For instance, the FDA, in cooperation with many interested parties, has developed a Critical Path opportunities list that provides 76 concrete examples of how new scientific discoveries in fields such as genomics and proteomics, imaging, and bioinformatics could be applied during medical product development to improve the accuracy of the tests used to predict the safety and efficacy of investigational medical products.

 

We need a Critical Path for Comparative Effectiveness to begin the process of developing a similar list of ways new discoveries and tools (such as electronic patient records) can be used to improve the predictive and prospective nature of comparative effectiveness.

 

It’s a complicated proposition—but such a body’s goal is as simple as it is essential—cost must never be allowed to trump care, and short-term savings must not be allowed to trump long-term outcomes Just as we need new and better tools for drug development, so too do we need them for comparative effectiveness measurements.

 

Today, comparative effectiveness is a short-term, short-sighted, politically-driven policy. While it may provide transitory savings in the short-term, current strategies result in a lower quality of care that result in higher healthcare costs over time.

 

Restrictive formularies and healthcare systems that deny patients access to the right medicine in the right dose at the right time but pay for more invasive and expensive procedures later on have their priorities upside down. Attention must be paid.
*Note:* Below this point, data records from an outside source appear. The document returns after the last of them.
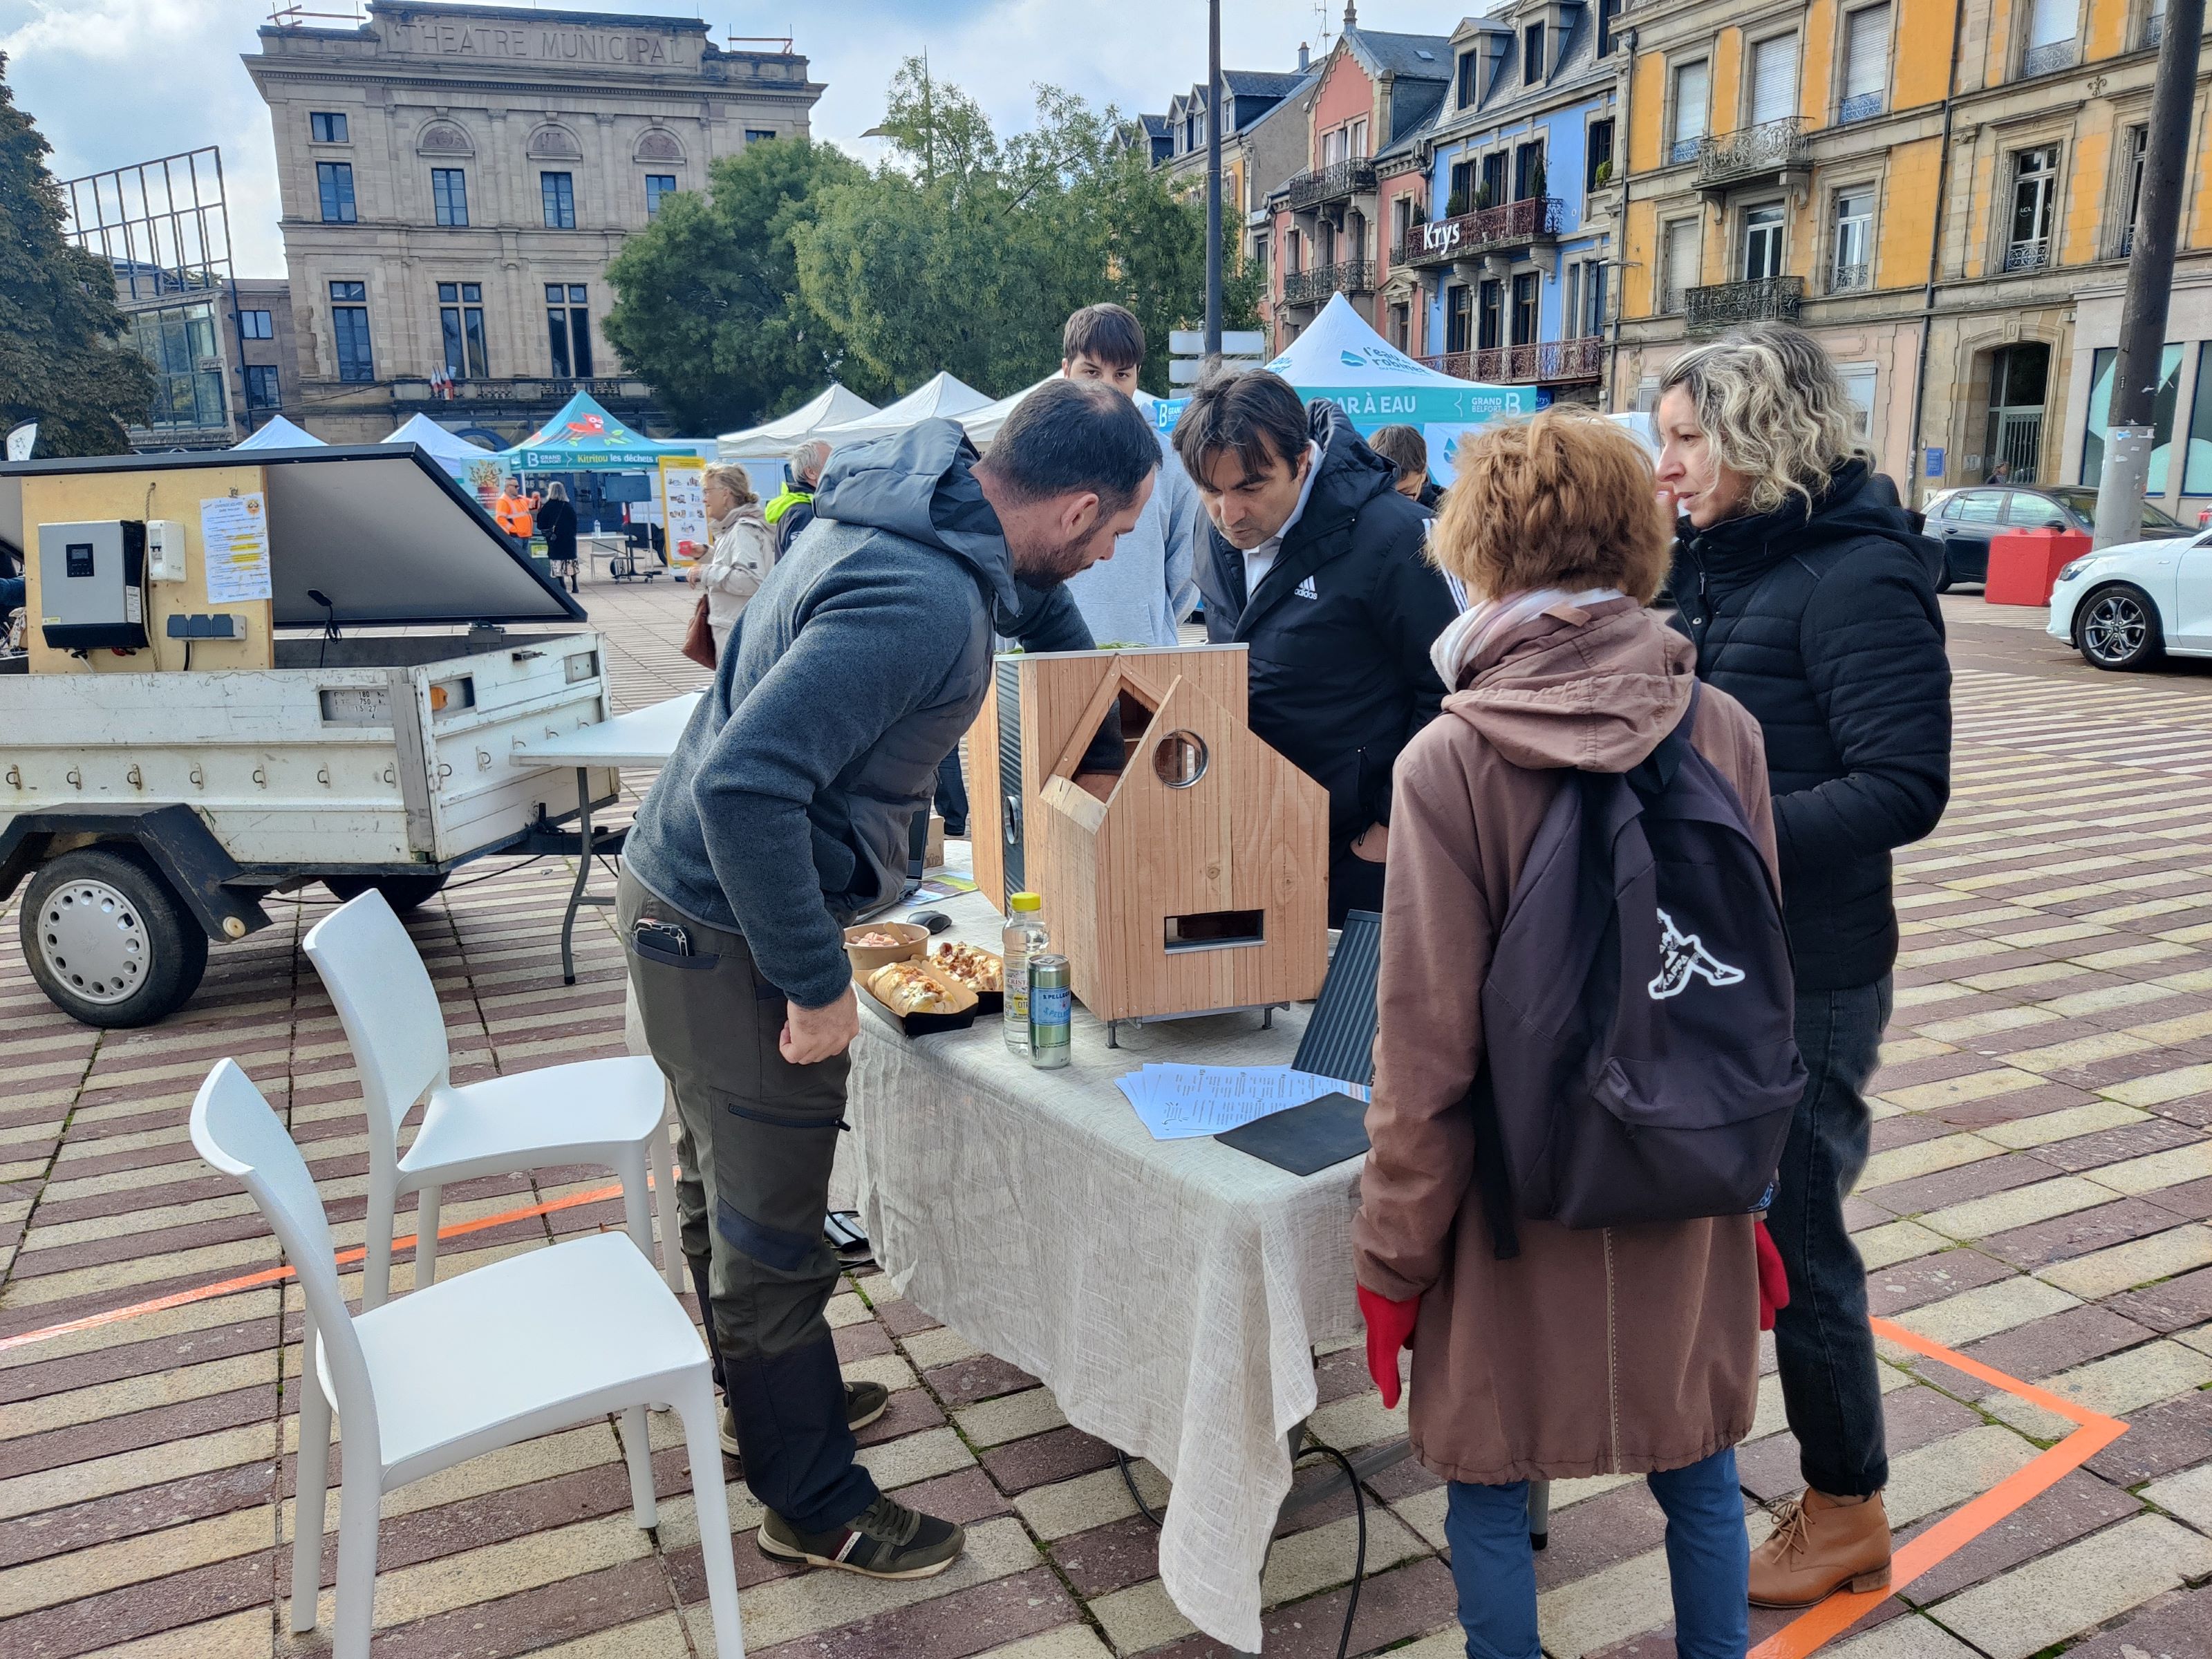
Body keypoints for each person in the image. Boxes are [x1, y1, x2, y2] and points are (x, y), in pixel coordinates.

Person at [619, 381, 1159, 1581]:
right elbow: (747, 790)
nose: (1115, 549)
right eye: (1117, 530)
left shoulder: (921, 506)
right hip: (727, 929)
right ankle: (812, 1504)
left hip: (682, 902)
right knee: (770, 1227)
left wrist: (1124, 745)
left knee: (723, 1180)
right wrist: (817, 987)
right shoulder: (921, 602)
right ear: (1074, 507)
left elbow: (1038, 609)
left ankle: (763, 1404)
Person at [1356, 407, 1774, 1659]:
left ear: (1479, 553)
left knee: (1489, 1480)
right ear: (1639, 539)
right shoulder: (1727, 730)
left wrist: (1391, 1259)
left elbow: (1423, 1046)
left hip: (1511, 1195)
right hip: (1688, 1164)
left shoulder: (1449, 760)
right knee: (1699, 1467)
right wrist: (1755, 1200)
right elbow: (1759, 991)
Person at [1657, 322, 1951, 1610]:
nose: (1664, 467)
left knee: (1801, 1231)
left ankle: (1848, 1506)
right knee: (1736, 1217)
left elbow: (1905, 786)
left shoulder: (1855, 576)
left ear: (1756, 435)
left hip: (1813, 968)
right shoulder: (1717, 559)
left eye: (1684, 440)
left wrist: (1728, 842)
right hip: (1720, 955)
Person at [1174, 368, 1460, 926]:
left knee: (1344, 1012)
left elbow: (1454, 692)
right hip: (1251, 836)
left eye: (1251, 488)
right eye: (1211, 491)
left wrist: (1388, 828)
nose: (1229, 514)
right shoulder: (1214, 532)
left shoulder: (1399, 537)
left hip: (1359, 850)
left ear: (1303, 462)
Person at [1056, 302, 1203, 647]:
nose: (1108, 386)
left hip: (1146, 664)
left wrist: (1152, 622)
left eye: (1121, 374)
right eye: (1092, 372)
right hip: (1049, 660)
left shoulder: (1169, 462)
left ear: (1137, 375)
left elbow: (1187, 572)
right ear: (1066, 370)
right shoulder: (1037, 452)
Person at [697, 462, 777, 658]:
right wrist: (706, 554)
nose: (704, 499)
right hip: (738, 626)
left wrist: (704, 573)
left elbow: (751, 580)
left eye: (707, 491)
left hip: (737, 630)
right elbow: (736, 563)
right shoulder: (735, 528)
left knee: (735, 688)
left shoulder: (742, 530)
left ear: (726, 494)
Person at [765, 440, 831, 557]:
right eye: (831, 463)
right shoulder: (805, 513)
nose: (838, 469)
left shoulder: (798, 507)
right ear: (811, 472)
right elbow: (803, 567)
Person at [1365, 424, 1443, 508]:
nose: (1394, 505)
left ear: (1423, 472)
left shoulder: (1450, 511)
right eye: (1384, 494)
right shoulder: (1356, 505)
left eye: (1404, 494)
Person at [538, 481, 580, 594]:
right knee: (570, 561)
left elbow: (541, 524)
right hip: (569, 539)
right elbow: (575, 522)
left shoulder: (548, 506)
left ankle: (562, 585)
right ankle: (575, 585)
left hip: (554, 539)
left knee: (557, 561)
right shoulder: (568, 506)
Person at [493, 478, 534, 542]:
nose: (518, 488)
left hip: (525, 536)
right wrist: (514, 530)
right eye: (516, 486)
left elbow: (534, 505)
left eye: (518, 486)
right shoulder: (503, 501)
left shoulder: (520, 499)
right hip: (515, 537)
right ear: (508, 487)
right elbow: (500, 519)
It’s time for a deep dive beyond simplistic and self-serving “comparative effectiveness.”

 

A health technology assessment model for the 21st Century should reflect and measure individual response to treatment based on the combination of genetic, clinical, and demographic factors that indicate what keep people healthy, improve their health, and prevent disease.

 

In an era of personalized medicine, one-size-fits-all treatments and reimbursement strategies are dangerously outdated. We are early in this debate, but at least we can all agree that this is not, and must not be exclusively, a debate about saving money. It must be about patient care.


Peter J. Pitts is President of the Center for Medicine in the Public Interest and a former FDA Associate Commissioner.